Supported aggregations: sum, count, count_distinct, avg, min, max, median, and percentile. The last two are less commonly needed but useful for latency metrics and SLA tracking.

Measures should stay close to raw aggregations. Avoid encoding business logic at the measure level — that belongs in metric filters. A measure named order_total that aggregates order__amount is reusable for enterprise_revenue, smb_revenue, mtd_revenue, and any other metric that needs total order amounts. A measure named enterprise_order_total with an embedded filter serves only one purpose.

The defaults.agg_time_dimension field at the semantic model level sets the default time dimension for all measures in that model. MetricFlow uses this when generating time-series queries and needs to know which date column to group by.

How they compose

The three components work together to form a navigable graph. Entities connect models. Dimensions enable filtering. Measures feed metrics.
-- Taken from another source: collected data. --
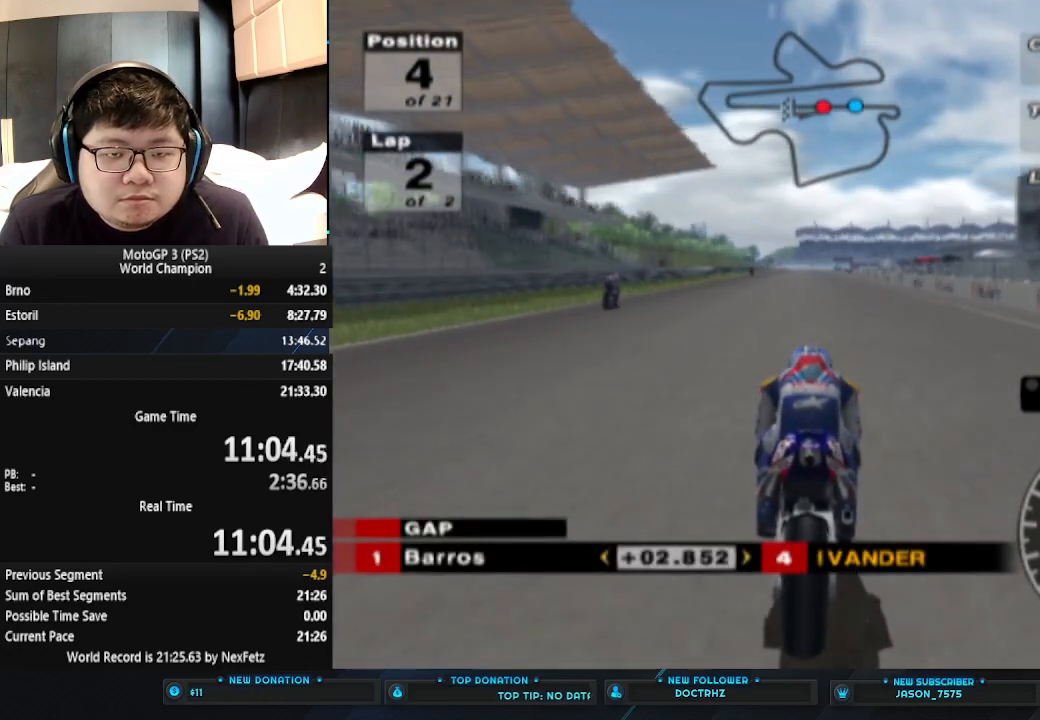
{"buttons": ["CROSS"], "left_stick": "left", "events": [[500, "left_stick", "left"]]}
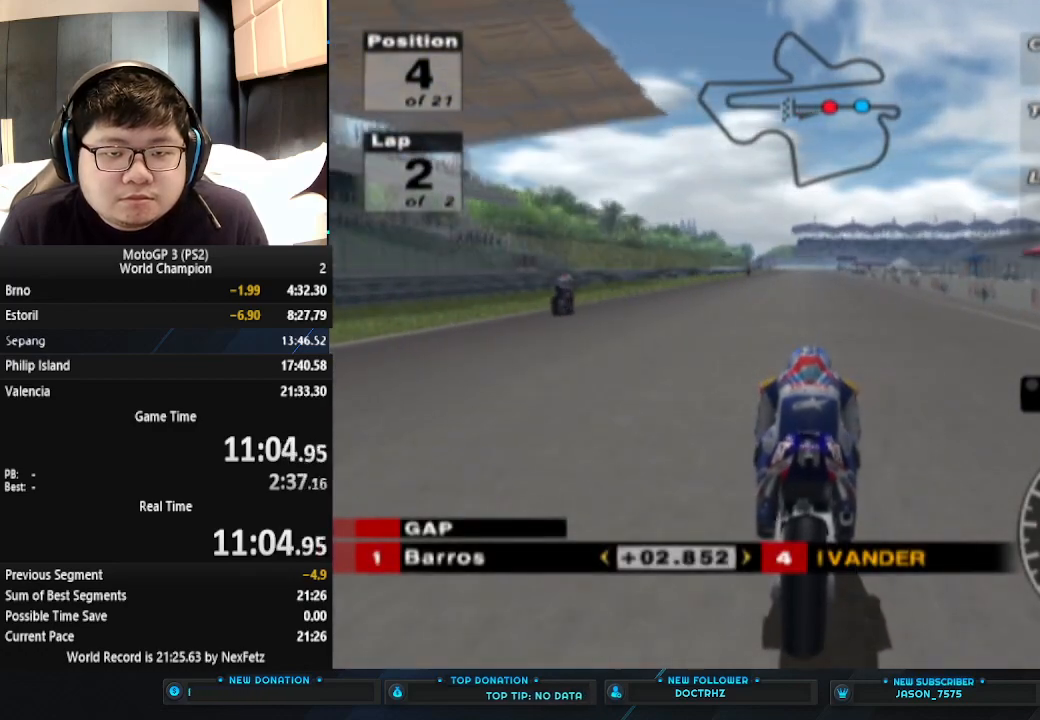
{"buttons": ["CROSS"], "left_stick": "left", "events": [[233, "left_stick", "center"], [433, "left_stick", "left"]]}
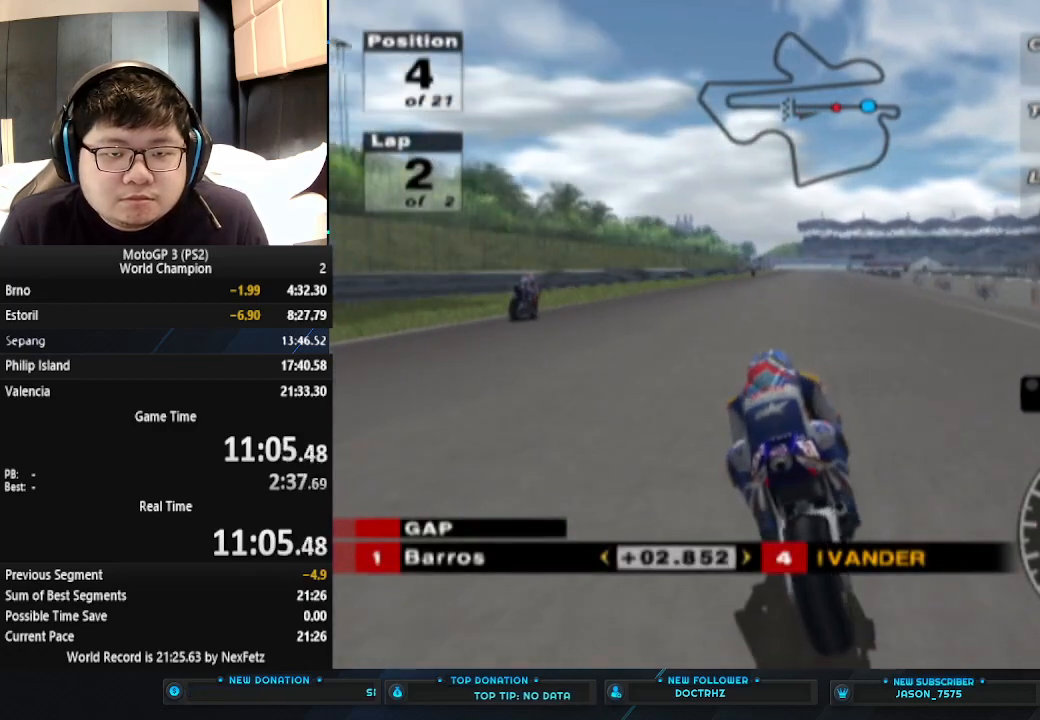
{"buttons": ["CROSS"], "left_stick": "center", "events": [[133, "left_stick", "center"]]}
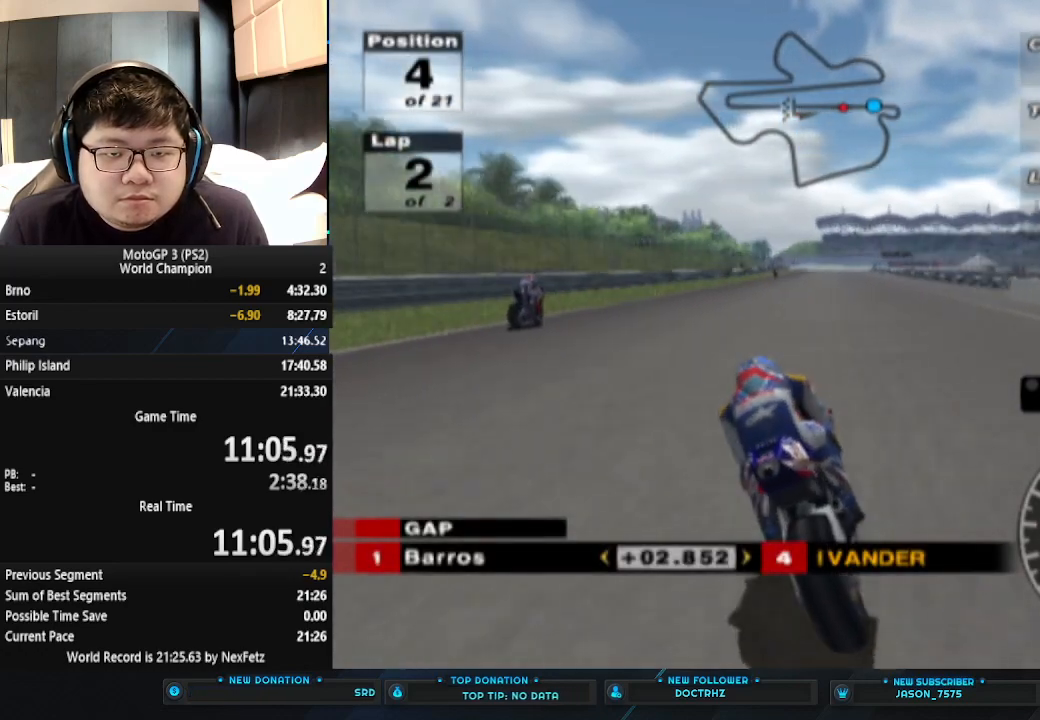
{"buttons": ["CROSS"], "left_stick": "center", "events": []}
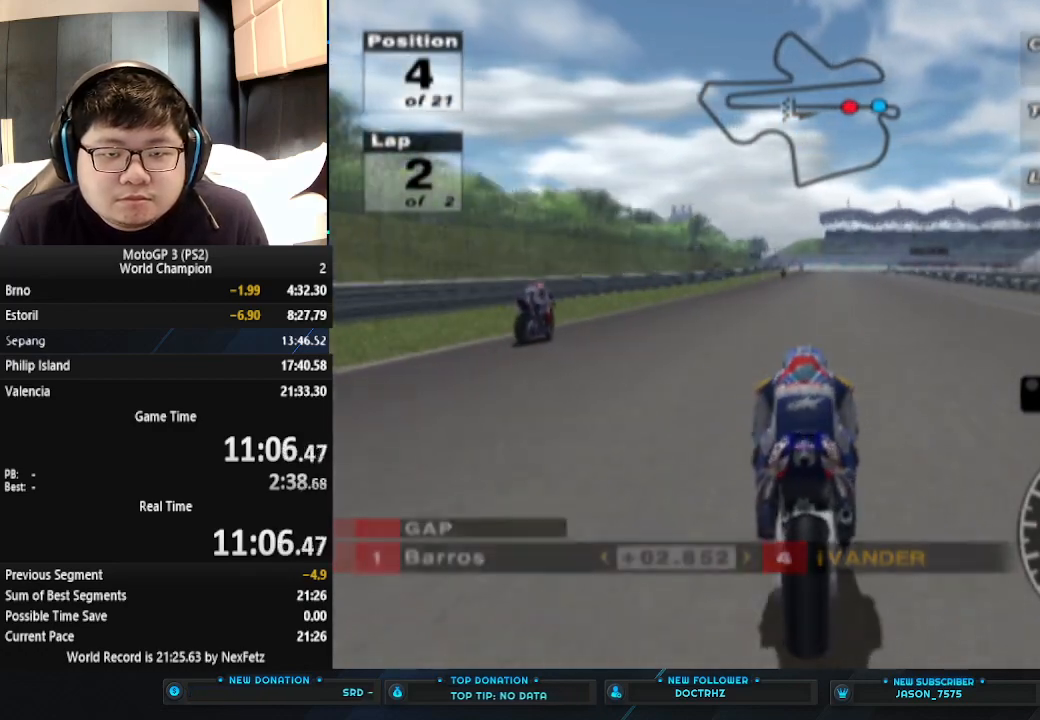
{"buttons": ["CROSS"], "left_stick": "center", "events": [[267, "left_stick", "right"], [467, "left_stick", "center"]]}
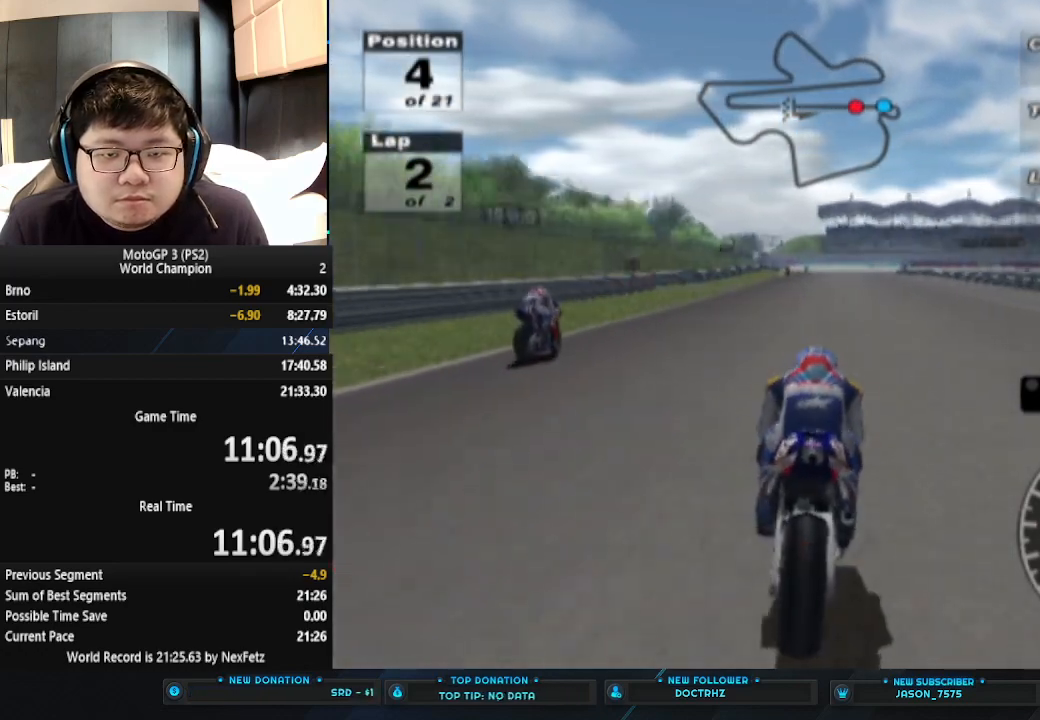
{"buttons": ["CROSS"], "left_stick": "center", "events": []}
A query like “show me revenue by channel for the past 30 days” resolves as:

  1. Find the revenue metric
  2. Trace it to the order_total measure on the orders semantic model
  3. Find the order__channel dimension on orders
  4. Apply the time filter via order__created_at
  5. Generate SQL: SELECT order__channel, SUM(order__amount) FROM orders WHERE order__created_at >= ...

You define the components once. MetricFlow handles the SQL generation. When your mart model changes column names, you update the semantic model YAML and every metric that depends on it updates automatically — no dashboard-hunting required.